Newbies can be mushers on dog-sled tours


Guests at the Fairmont Jasper Park Lodge and several other properties in Jasper, Alberta, are just over an hour's drive from the fun and exhilarating wintertime activity of dog sledding.

Located in a rugged and picturesque area with snow-covered forests, frozen lakes and white-tipped mountains, the Sundog Tour Co. offers suburban softies like me the chance to make like a radio hero of yore, Sergeant Preston, and yell, "On King, on you huskies!" to a team of yammering, mixed-breed dogs hell-bent on pulling a sled up and down a twisting, snow-packed trail through a stunningly beautiful wilderness.

More fun than walking your pooch at home or playing Frisbee with Fido in the park, dog sledding is a great winter sport, whether you choose to drive the sled (with an experienced musher and guide at your side) or sightsee as a passenger from the covered bed of the sled. You can switch roles any time during the outing.

The dogs usually are yoked together in packs of six to eight animals, with the alpha dogs up front setting a good example to those following. When the leaders lollygag, as they sometimes do, the mushers quickly unharness them, send them to the back of the pack and ignominiously replace them with eager prospects.

Bred not for size but for strength, an efficient gait and a positive nature, the dogs seldom weigh more than 55 pounds. It takes months of training to equip them to haul a sled over ice and through snow, often in difficult conditions.

But the sleds, which can carry a standing driver and passenger as well as a prone third person in the hold, are ergonomically efficient enough to enable the dogs to pull them up steeply graded trails. Mushers pitch in by pushing off the ground with a strong right foot. The sleds glide effortlessly downhill, necessitating the use of a built-in, foot-operated snow brake to keep a speeding sled from running over the dogs.

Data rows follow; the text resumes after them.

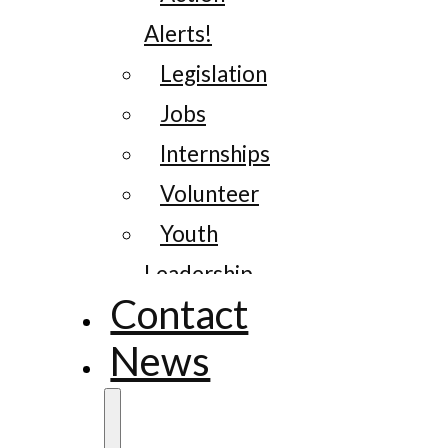
Alerts!
Legislation
Jobs
Internships
Volunteer
Youth
Leadership
Contact
News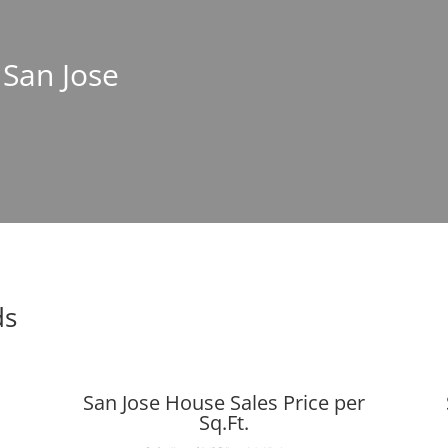
 San Jose
ds
San Jose House Sales Price per
Sq.Ft.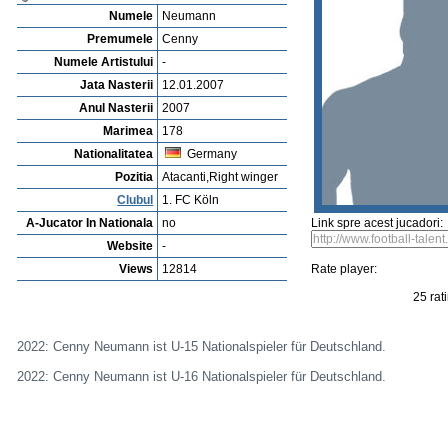
Vejerta Jucatorului
Cautarea Jetauilor Jucadorilor
Player rating
Newest Player
P
Anuntarea Greselior
Playerarchive
Nicolás Castro
Profile
Cluburi
Gallery
Video
edit this player
Sent a picture
Sug
Cenny Neumann
Numele
Neumann
Premumele
Cenny
Numele Artistului
-
Jata Nasterii
12.01.2007
Anul Nasterii
2007
Marimea
178
Nationalitatea
Germany
Pozitia
Atacanti,Right winger
Clubul
1. FC Köln
A-Jucator In Nationala
no
Link spre acest jucadori:
Website
-
Views
12814
Rate player: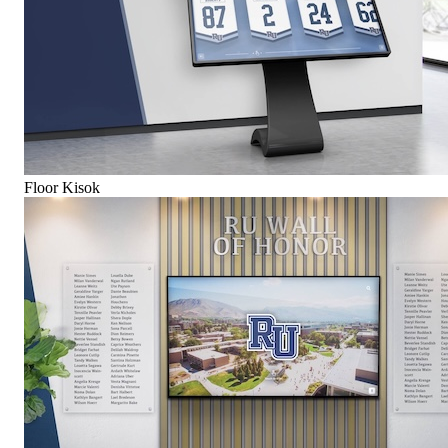
Floor Kisok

The Sundog Tour Co., which also offers helicopter tours, heli-snowshoeing, Maligne Canyon ice walks, snowmobiling, cat-skiing and cross-country skiing, features a three-hour dog-sledding adventure called the Robson Valley plan, which includes mushing the Moonshiners of Whiskey Creek Trail and a trail-side lunch cooked over an open fire. There are two departures, 8 a.m. and 12 p.m., from Jasper hotels for the six-hour roundtrip. The price is $173 for adults and $125 for children under age 12.

The 60-minute Musher program, with an 8 a.m. departure -- four hours roundtrip from Jasper -- offers an hour of mushing and hot beverages. It costs $138 per adult and $93 per child under age 12.